The San Jose Sharks have spent most of their existence as a franchise working the “we’re the hockey players you’d want to move next door to” angle. They’ve spent most of this season not being able to score enough goals, especially 5x5, to be considered anything other than a playoff team with a short stay.
So Doug Wilson, who was shepherding his salary cap room for a summertime run at the New York Islanders’ John Tavares, decided to throw the dice across the room by acquiring high-powered/historically-high-maintenance left wing rental Evander Kane from the flatlined Buffalo Sabres.
The cost was high by Sharks standards – a conditional first-round draft pick in 2019, a conditional fourth-rounder in 2020 and prospect/14th forward Danny O’Regan – and Kane's history both in and outside the team has made him untouchable to many teams -- but the deal addresses an immediate need in a conference where the best teams are in other division and the best team in their own division is the ultra-precocious-but-still-expansion-y Las Vegas Golden Knights.

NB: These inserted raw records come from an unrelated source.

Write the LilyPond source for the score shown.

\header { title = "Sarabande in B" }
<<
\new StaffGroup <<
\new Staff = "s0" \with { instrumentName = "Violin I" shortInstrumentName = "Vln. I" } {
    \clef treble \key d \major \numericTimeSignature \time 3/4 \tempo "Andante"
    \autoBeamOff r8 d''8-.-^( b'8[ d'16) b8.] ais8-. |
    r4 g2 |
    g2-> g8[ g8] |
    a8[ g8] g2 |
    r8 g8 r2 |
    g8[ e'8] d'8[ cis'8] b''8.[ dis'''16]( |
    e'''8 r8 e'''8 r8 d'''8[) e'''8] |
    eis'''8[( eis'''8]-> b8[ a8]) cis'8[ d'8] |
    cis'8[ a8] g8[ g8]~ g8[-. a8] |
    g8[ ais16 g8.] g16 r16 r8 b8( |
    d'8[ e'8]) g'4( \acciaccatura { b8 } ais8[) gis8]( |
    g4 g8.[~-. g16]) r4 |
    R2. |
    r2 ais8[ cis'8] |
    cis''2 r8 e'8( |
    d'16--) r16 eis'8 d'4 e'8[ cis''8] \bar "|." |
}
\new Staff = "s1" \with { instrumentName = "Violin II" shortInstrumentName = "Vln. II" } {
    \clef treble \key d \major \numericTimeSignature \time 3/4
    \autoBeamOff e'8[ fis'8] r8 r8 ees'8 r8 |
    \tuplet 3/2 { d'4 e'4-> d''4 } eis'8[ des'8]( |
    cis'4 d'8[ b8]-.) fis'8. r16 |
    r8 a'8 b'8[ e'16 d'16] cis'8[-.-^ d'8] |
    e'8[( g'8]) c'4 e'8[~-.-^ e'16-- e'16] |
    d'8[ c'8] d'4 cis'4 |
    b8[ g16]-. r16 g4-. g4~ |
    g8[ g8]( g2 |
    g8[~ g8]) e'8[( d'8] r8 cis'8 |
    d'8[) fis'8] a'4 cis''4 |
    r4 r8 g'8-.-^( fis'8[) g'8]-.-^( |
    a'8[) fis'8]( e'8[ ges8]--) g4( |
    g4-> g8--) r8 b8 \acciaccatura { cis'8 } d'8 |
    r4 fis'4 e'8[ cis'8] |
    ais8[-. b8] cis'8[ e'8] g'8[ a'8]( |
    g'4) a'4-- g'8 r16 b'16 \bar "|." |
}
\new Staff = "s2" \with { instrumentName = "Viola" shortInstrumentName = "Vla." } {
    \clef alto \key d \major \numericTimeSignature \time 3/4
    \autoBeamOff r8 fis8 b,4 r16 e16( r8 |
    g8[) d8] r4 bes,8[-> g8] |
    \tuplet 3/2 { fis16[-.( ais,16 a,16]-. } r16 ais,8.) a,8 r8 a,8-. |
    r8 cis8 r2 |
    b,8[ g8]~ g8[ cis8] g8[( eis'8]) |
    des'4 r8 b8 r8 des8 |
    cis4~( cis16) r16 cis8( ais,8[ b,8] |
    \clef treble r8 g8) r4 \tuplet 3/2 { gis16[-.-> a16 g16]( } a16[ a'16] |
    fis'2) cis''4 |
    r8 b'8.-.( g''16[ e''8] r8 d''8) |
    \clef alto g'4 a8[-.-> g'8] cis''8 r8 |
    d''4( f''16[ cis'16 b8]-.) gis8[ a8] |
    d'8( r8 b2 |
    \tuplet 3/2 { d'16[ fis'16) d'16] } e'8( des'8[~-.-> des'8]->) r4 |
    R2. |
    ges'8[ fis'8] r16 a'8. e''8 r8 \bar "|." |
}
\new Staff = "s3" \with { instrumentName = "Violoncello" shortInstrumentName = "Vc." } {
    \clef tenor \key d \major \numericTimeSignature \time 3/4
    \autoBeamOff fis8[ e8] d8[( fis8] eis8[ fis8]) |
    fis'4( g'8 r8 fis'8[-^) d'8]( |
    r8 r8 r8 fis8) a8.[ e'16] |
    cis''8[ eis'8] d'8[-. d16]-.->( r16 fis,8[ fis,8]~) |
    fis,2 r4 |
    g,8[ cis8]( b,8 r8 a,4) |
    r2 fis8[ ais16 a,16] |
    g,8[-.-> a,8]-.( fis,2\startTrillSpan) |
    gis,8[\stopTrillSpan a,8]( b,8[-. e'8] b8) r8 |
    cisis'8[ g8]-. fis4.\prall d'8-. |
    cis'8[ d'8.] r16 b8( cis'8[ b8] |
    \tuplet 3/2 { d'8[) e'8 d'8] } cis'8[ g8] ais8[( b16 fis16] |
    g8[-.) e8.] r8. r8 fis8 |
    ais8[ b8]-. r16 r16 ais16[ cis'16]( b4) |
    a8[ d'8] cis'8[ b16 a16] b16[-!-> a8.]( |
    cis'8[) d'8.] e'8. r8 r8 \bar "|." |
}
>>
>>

In other words, the Sharks have decided to leave the box of their typical thinking and take a swing for the downs. Allegedly papalytic while waiting for the return of Joe Thornton, they have gone outside their safe cocoon to make a weird end run at the Cup that has evaded them their entire existence.
Kane is a sniper and a volume goal-scorer who will have to hit the ice at a dead sprint to help San Jose, as his six-year $31.5 million contract expires this summer. Thus, there is no guarantee for either them or him when this season ends – whether it be in the worst-case scenario April 7 or in the next-best case June 15.

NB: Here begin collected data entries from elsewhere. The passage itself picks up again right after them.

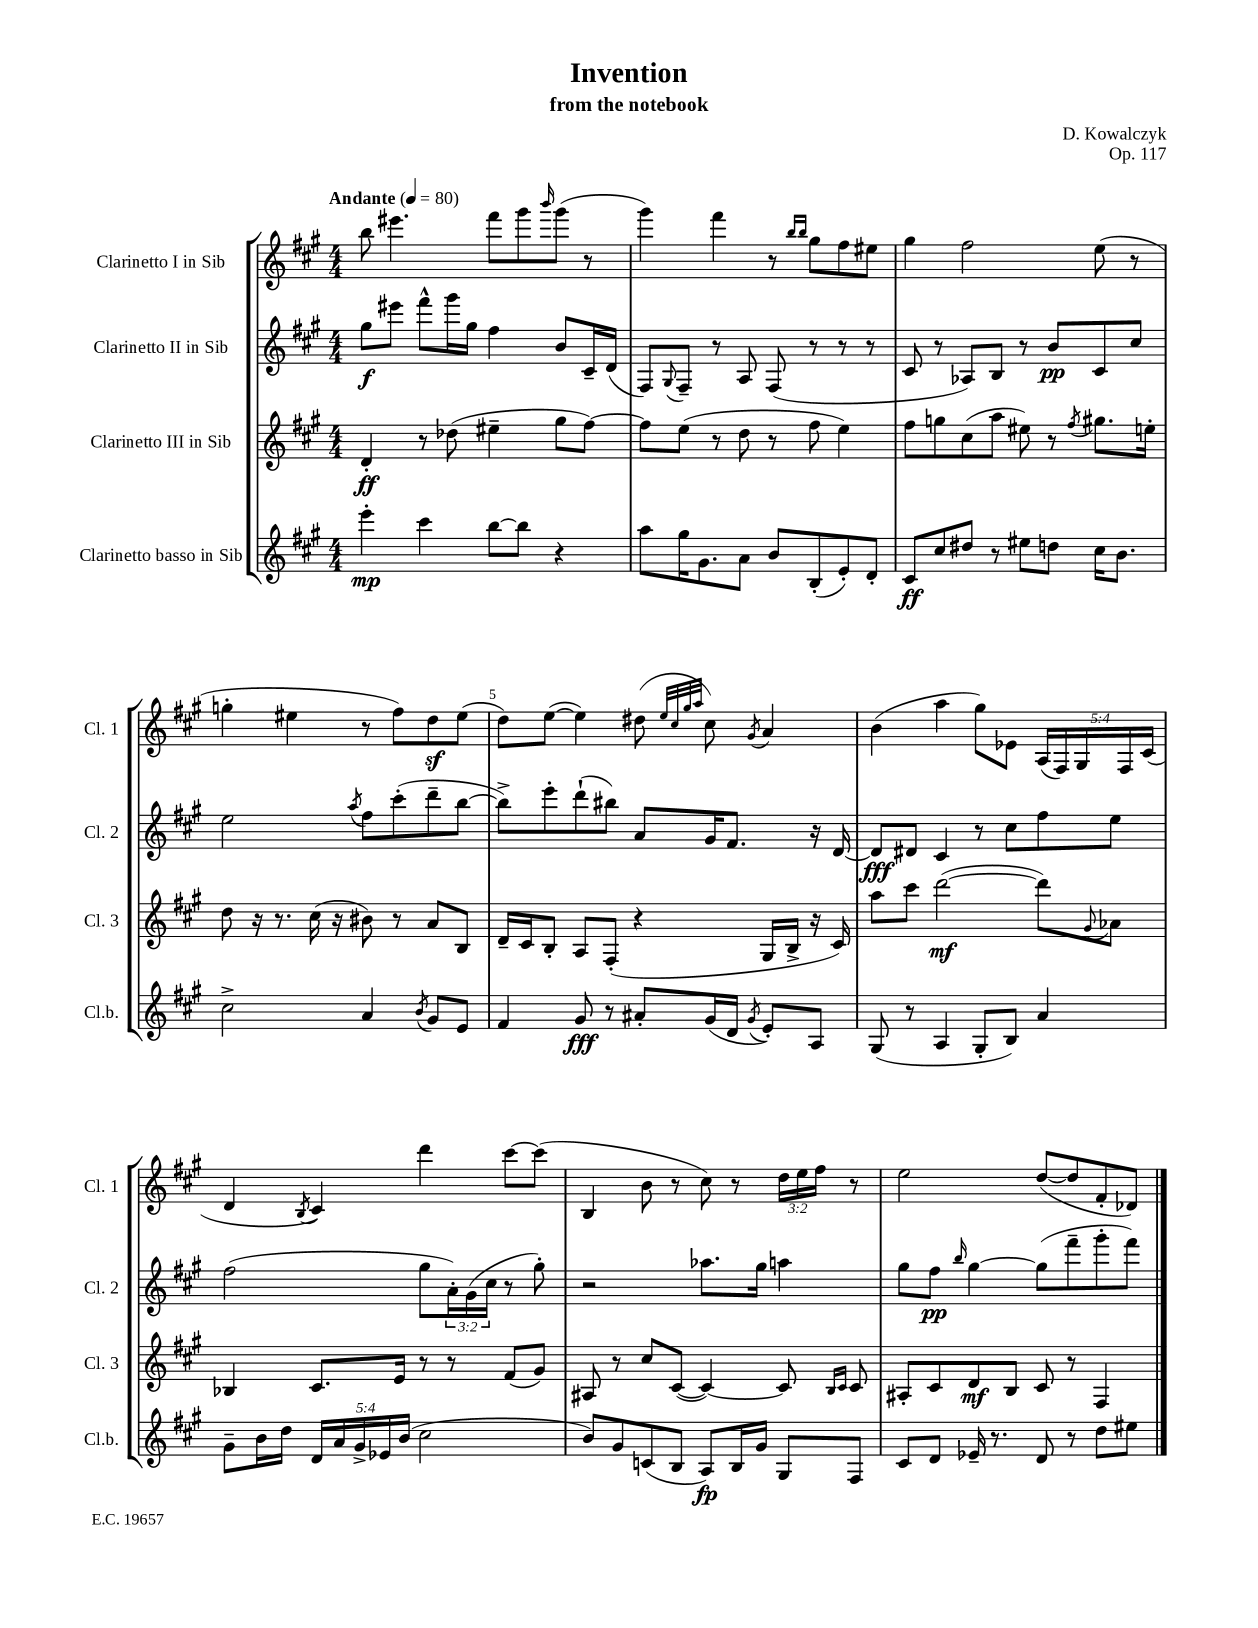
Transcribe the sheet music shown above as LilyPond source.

\header { title = "Invention" composer = "D. Kowalczyk" subtitle = "from the notebook" opus = "Op. 117" }
<<
\new StaffGroup <<
\new Staff = "s0" \with { instrumentName = "Clarinetto I in Sib" shortInstrumentName = "Cl. 1" } {
    \clef treble \key a \major \numericTimeSignature \time 4/4 \override Staff.TupletNumber.text = #tuplet-number::calc-fraction-text \tempo "Andante" 4 = 80
    b''8 eis'''4. fis'''8 gis'''8 \grace { b'''16 } gis'''8( r8 |
    gis'''4) fis'''4 r8 \grace { b''16 b''16 } gis''8 fis''8 eis''8 |
    gis''4 fis''2 e''8( r8 |
    g''4-. eis''4 r8 fis''8) d''8\sf eis''8( |
    d''8) e''8~( e''4) dis''8( \grace { e''32 cis''32 gis''32 a''32 } cis''8) \acciaccatura { gis'8 } a'4 |
    b'4( a''4 gis''8) ees'8 \tuplet 5/4 { a16( fis16) gis16 fis16 cis'16( } |
    d'4 \acciaccatura { b8 } cis'4) d'''4 cis'''8~ cis'''8( |
    b4 b'8 r8 cis''8) r8 \tuplet 3/2 { d''16 e''16 fis''16 } r8 |
    e''2 d''8~( d''8 fis'8-. des'8) \bar "|." |
}
\new Staff = "s1" \with { instrumentName = "Clarinetto II in Sib" shortInstrumentName = "Cl. 2" } {
    \clef treble \key a \major \numericTimeSignature \time 4/4 \override Staff.TupletNumber.text = #tuplet-number::calc-fraction-text
    gis''8\f eis'''8 fis'''8-^ gis'''16 gis''16 fis''4 b'8 cis'16-- d'16( |
    fis8) \appoggiatura { gis8 } fis8-- r8 a8 fis8( r8 r8 r8 |
    cis'8 r8 aes8) b8 r8 b'8\pp cis'8 cis''8 |
    e''2 \acciaccatura { a''8 } fis''8 cis'''8-.( d'''8-- b''8~ |
    b''8->) e'''8-. d'''8-!( bis''8) a'8 gis'16 fis'8. r16 d'16~ |
    d'8\fff dis'8 cis'4 r8 cis''8 fis''8 e''8 |
    fis''2( gis''8 \tuplet 3/2 { a'16-.) gis'16( cis''16 } r8 gis''8-.) |
    r2 aes''8. gis''16 a''4 |
    gis''8 fis''8\pp \grace { b''16 } gis''4~ gis''8( fis'''8-- gis'''8-. fis'''8) \bar "|." |
}
\new Staff = "s2" \with { instrumentName = "Clarinetto III in Sib" shortInstrumentName = "Cl. 3" } {
    \clef treble \key a \major \numericTimeSignature \time 4/4
    d'4-.\ff r8 des''8( eis''4-- gis''8 fis''8~) |
    fis''8 e''8( r8 d''8 r8 fis''8 e''4) |
    fis''8 g''8 cis''8( a''8 eis''8) r8 \acciaccatura { fis''8 } gis''8. e''16-. |
    d''8 r16 r8. cis''16( r16 bis'8) r8 a'8 b8 |
    d'16-- cis'16 b8-. a8 fis8-.( r4 gis16 b16-> r16 cis'16) |
    a''8 cis'''8 d'''2~\mf( d'''8) \appoggiatura { gis'8 } aes'8 |
    bes4 cis'8. e'16 r8 r8 fis'8( gis'8) |
    ais8 r8 cis''8 cis'8~( cis'4~) cis'8 \grace { b16 cis'16 } cis'8 |
    ais8-. cis'8 d'8\mf b8 cis'8 r8 fis4 \bar "|." |
}
\new Staff = "s3" \with { instrumentName = "Clarinetto basso in Sib" shortInstrumentName = "Cl.b." } {
    \clef treble \key a \major \numericTimeSignature \time 4/4 \override Staff.TupletNumber.text = #tuplet-number::calc-fraction-text
    e'''4-.\mp cis'''4 b''8~ b''8 r4 |
    a''8 gis''16 gis'8. a'8 b'8 b8-.( e'8-.) d'8-. |
    cis'8\ff cis''8 dis''8 r8 eis''8 d''8 cis''16 b'8. |
    cis''2-> a'4 \acciaccatura { b'8 } gis'8 e'8 |
    fis'4 gis'8\fff r8 ais'8-. gis'16( d'16 \acciaccatura { gis'8 } e'8-.) a8 |
    gis8( r8 a4 gis8-. b8) a'4 |
    gis'8-- b'16 d''16 \tuplet 5/4 { d'16 a'16 gis'16-> ees'16 b'16( } cis''2 |
    b'8) gis'8 c'8( b8 a8\fp) b16 gis'16 gis8 fis8 |
    cis'8 d'8 ees'16-- r8. d'8 r8 d''8 eis''8 \bar "|." |
}
>>
>>
\layout { \context { \Score \override BarNumber.break-visibility = ##(#f #t #t) barNumberVisibility = #(every-nth-bar-number-visible 5) } }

On the other hand, this has been a team near the bottom in scoring most of the season, with only a better-than-normal power play to save them from being fully adrift. They have not deteriorated in that statistic since Thornton’s injury but neither have they improved, so they will enter the playoffs (if they make it, that is – they are only three points clear of ninth with only 19 games to play) having to rely on a tested defense and a well-worked goalie in Martin Jones.
In short, Kane is either going to make an immediate and lasting difference or he will be a high-priced mistake by a team that sees an open window but is running out of time to get through it.